OnStar is included with the Corvette, and includes navigation services. When you give a destination to an OnStar operator, they can send turn-by-turn directions to the car, and these will be displayed on the radio interface.
Under the hood
The convertible Corvette is built on the base model, so it gets the LS3 engine, as opposed to the LS7 engine in the Corvette Z06. For driving on real roads, that LS3 is plenty, with 6.2. liters of displacement for its eight cylinders. Normally, this engine would generate 430 horsepower, but our 2009 Corvette Convertible came with the optional Dual Mode Exhaust, enhancing exhaust flow and increasing the output to 436 horsepower at 5,900rpm. This optional exhaust system also creates that brilliant engine roar we liked so much. Torque is up there at 428 pound-feet, peaking at 4,600rpm.
Most sports-car fans will scoff at the idea of an automatic transmission in a Corvette, but this six speed really isn't bad, especially if the car won't be put on the track. Automatic mode works well for just getting around, delivering smooth operation, easy hill starts, and painless stop-and-go traffic experiences. It also seeks high gear, and will have you in sixth before you know it, resulting in decent fuel economy. The EPA rates the car at 15 mpg in the city and 25 mpg on the highway. We turned in an average of 18.8 mpg, not spectacular, but impressive for such a big engine.
When you want to really go, put it in Sport mode, enabling the paddle shifters. We didn't notice any difference between Drive and Sport when you let the automatic work, and the transmission also doesn't aggressively downshift for you. Sport driving is all about using the paddles. Unfortunately, manual gear shifts feel a little soft, with the usual torque converter slushiness, but the car won't overrule your choice of gear. With third gear engaged, you get good throttle response for speeds from 20 to 80 mph.

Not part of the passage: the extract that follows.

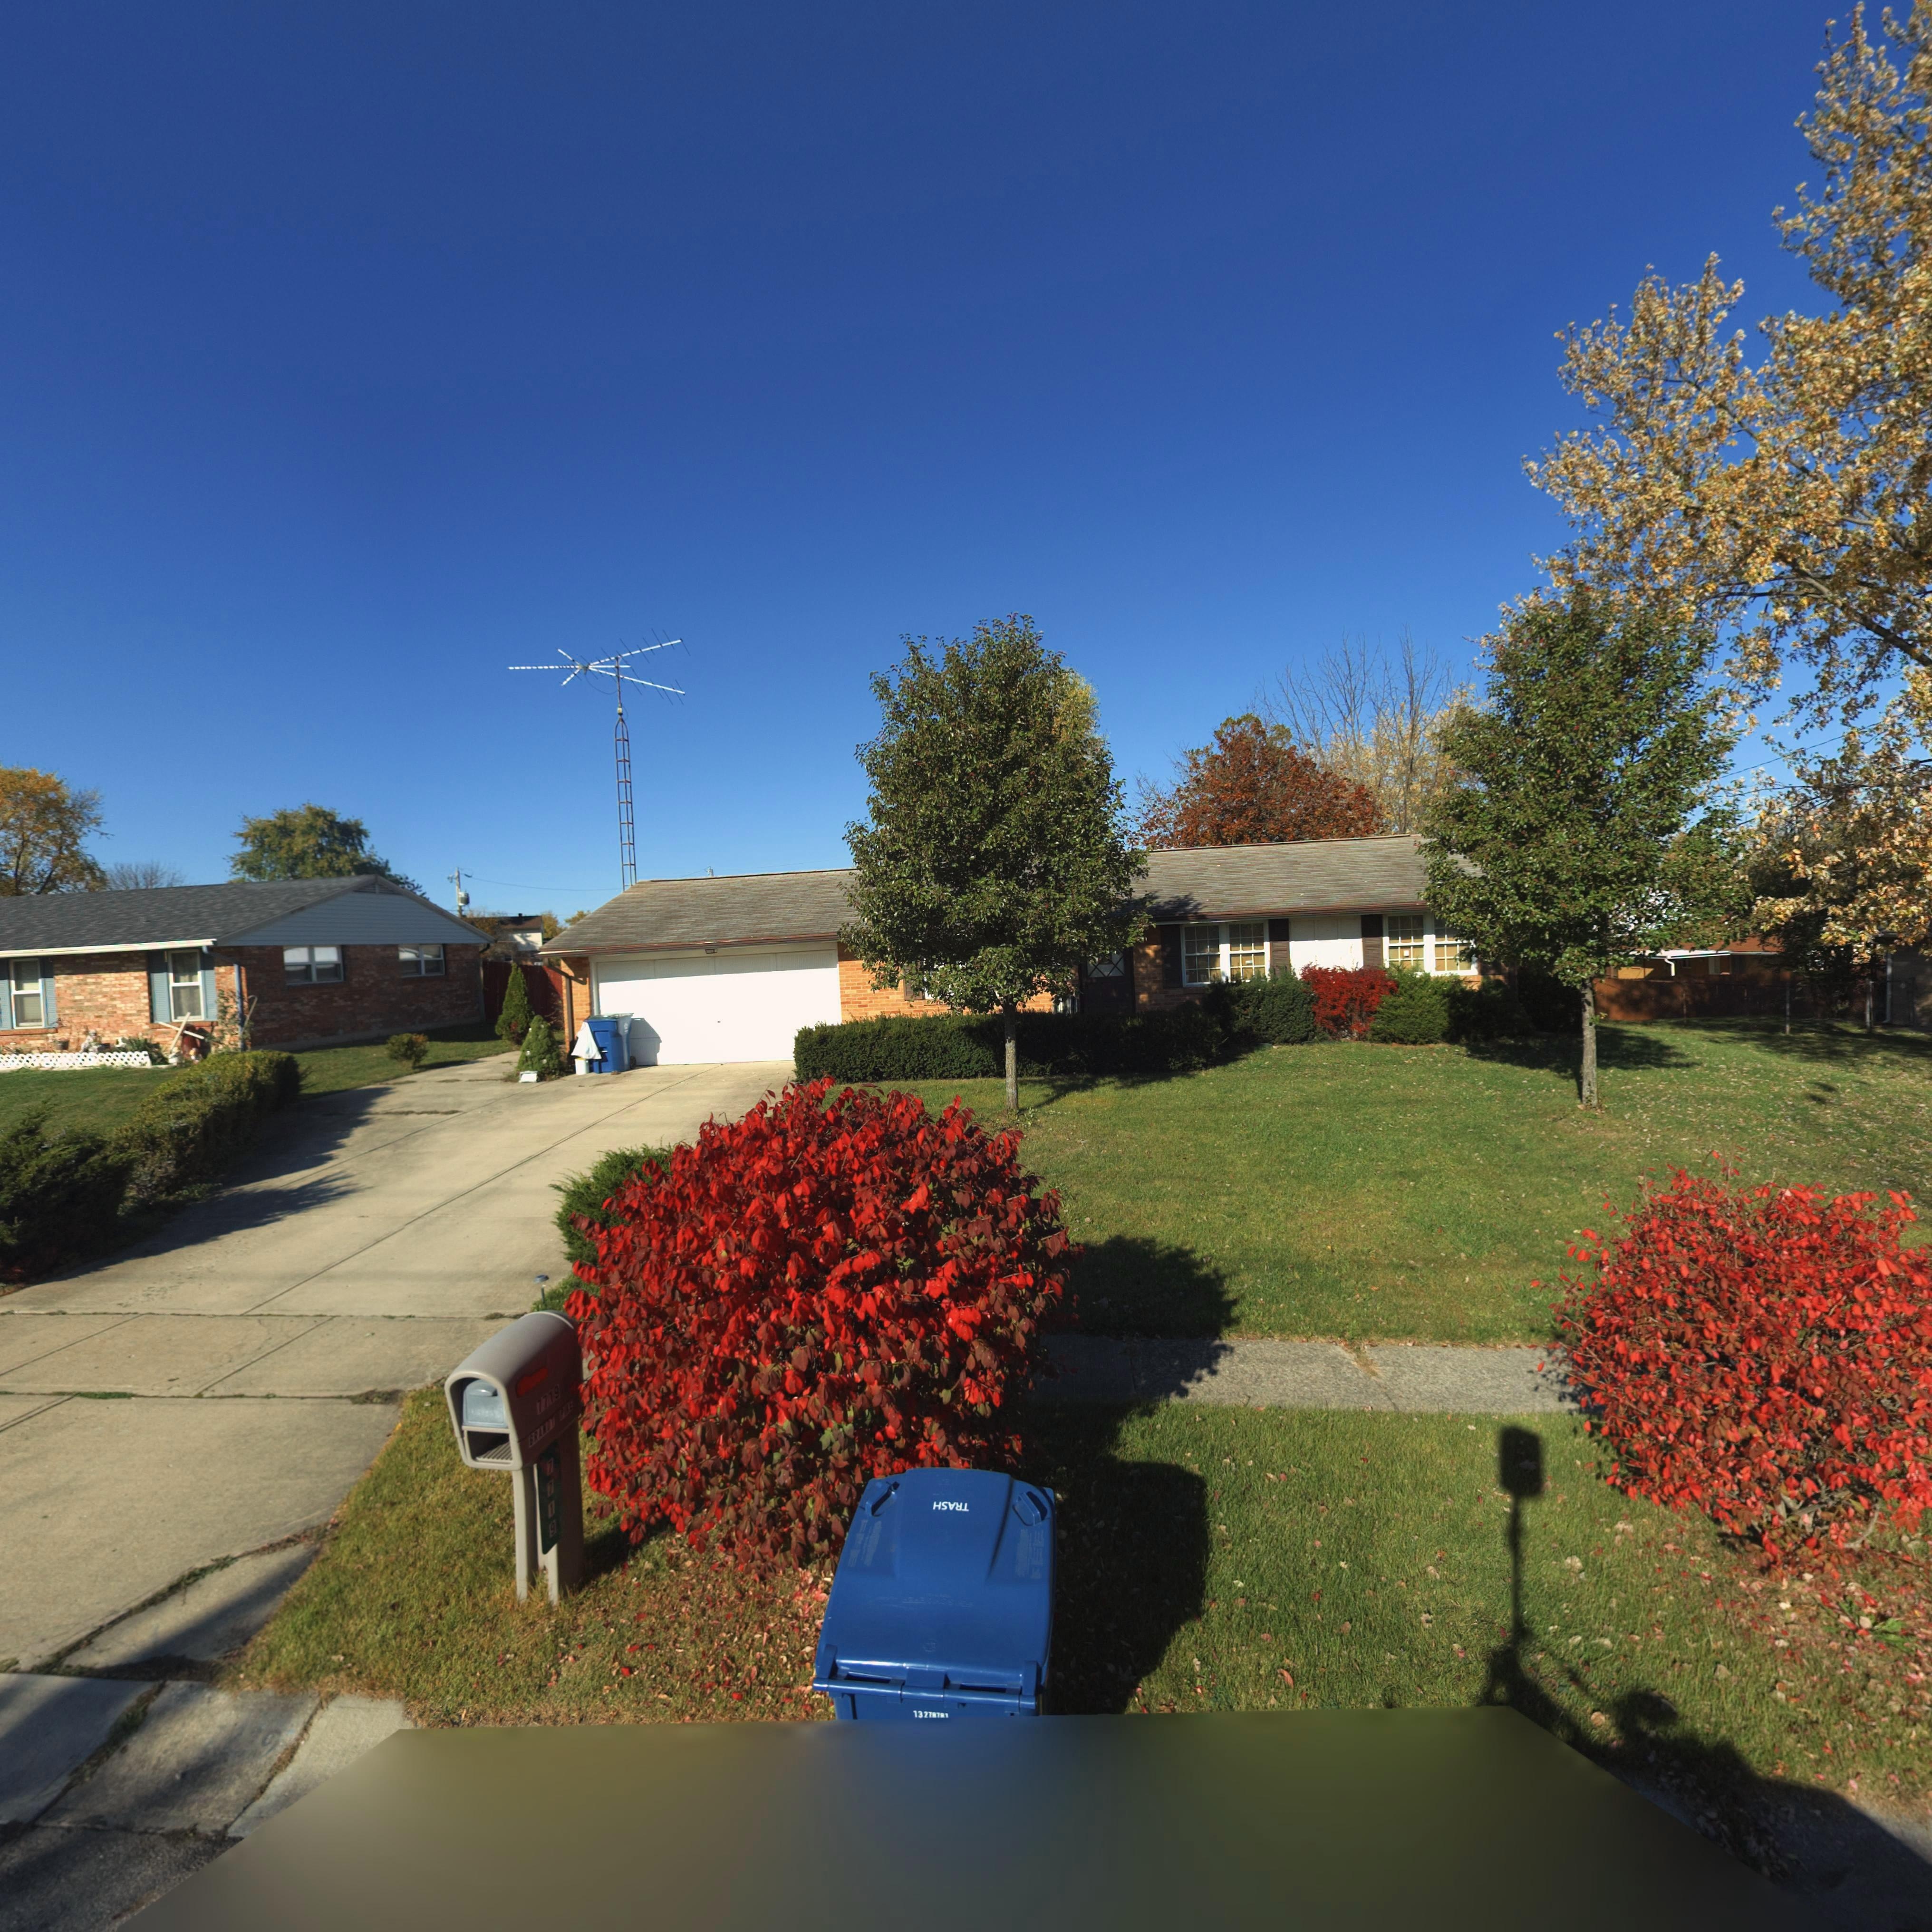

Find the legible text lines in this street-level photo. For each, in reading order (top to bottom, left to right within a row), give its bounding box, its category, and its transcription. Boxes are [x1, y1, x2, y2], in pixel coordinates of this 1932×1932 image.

[534, 1382, 561, 1415] StreetNumber: 7719
[545, 1457, 557, 1537] StreetNumber: 7719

We were surprised to see the Selective Ride dial on the console of this Corvette, which let us choose between Touring and Sport mode for the suspension. This option is similar to Audi's Magnetic Ride system, and uses a magnetic fluid in the shock absorbers, the viscosity of which is controlled with an electromagnet. The car monitors the road conditions and driving style, adjusting the damping of the shock absorbers appropriately. In practice, we didn't feel a big ride difference between Touring and Sport, but we assume it improved the handling, and it is good to see GM adopt this technology for the Corvette.
The 2009 Chevrolet Corvette Convertible has a base price of $51,700, but that version doesn't come with much. We added the 4LT Premium Package for $10,050, which brings in the Bose stereo, CD changer, Bluetooth, head-up display, and the power top. The magnetic ride control was an additional $1,995, $1,195 for the exhaust system, and $1,250 for the automatic transmission. Those options and sundry others brought our total up to $69,480. Chevrolet manages to avoid a gas guzzler tax with the Corvette due to how it tunes the transmission. Although not as elegant, you could definitely give a Ferrari F430 a run for its money with the Corvette, at about a third of the price. For around the same money as the Corvette, other speeders to consider would be the , , and the , although a dealer mark-up on the latter would probably drive the price way up.
In our ratings for the Corvette Convertible, we would have just considered its cabin tech average, but it gets a bump from the head-up display, an innovative feature found on few other cars. Performance is outstanding, with excellent acceleration from the big engine, nicely tuned handling, the high-tech magnetic-ride system, and better gas mileage than any of its competitors. We also consider the design of the car outstanding, as the Corvette uses such a distinct body style that this Chevrolet Corvette Convertible is unmistakable on the road.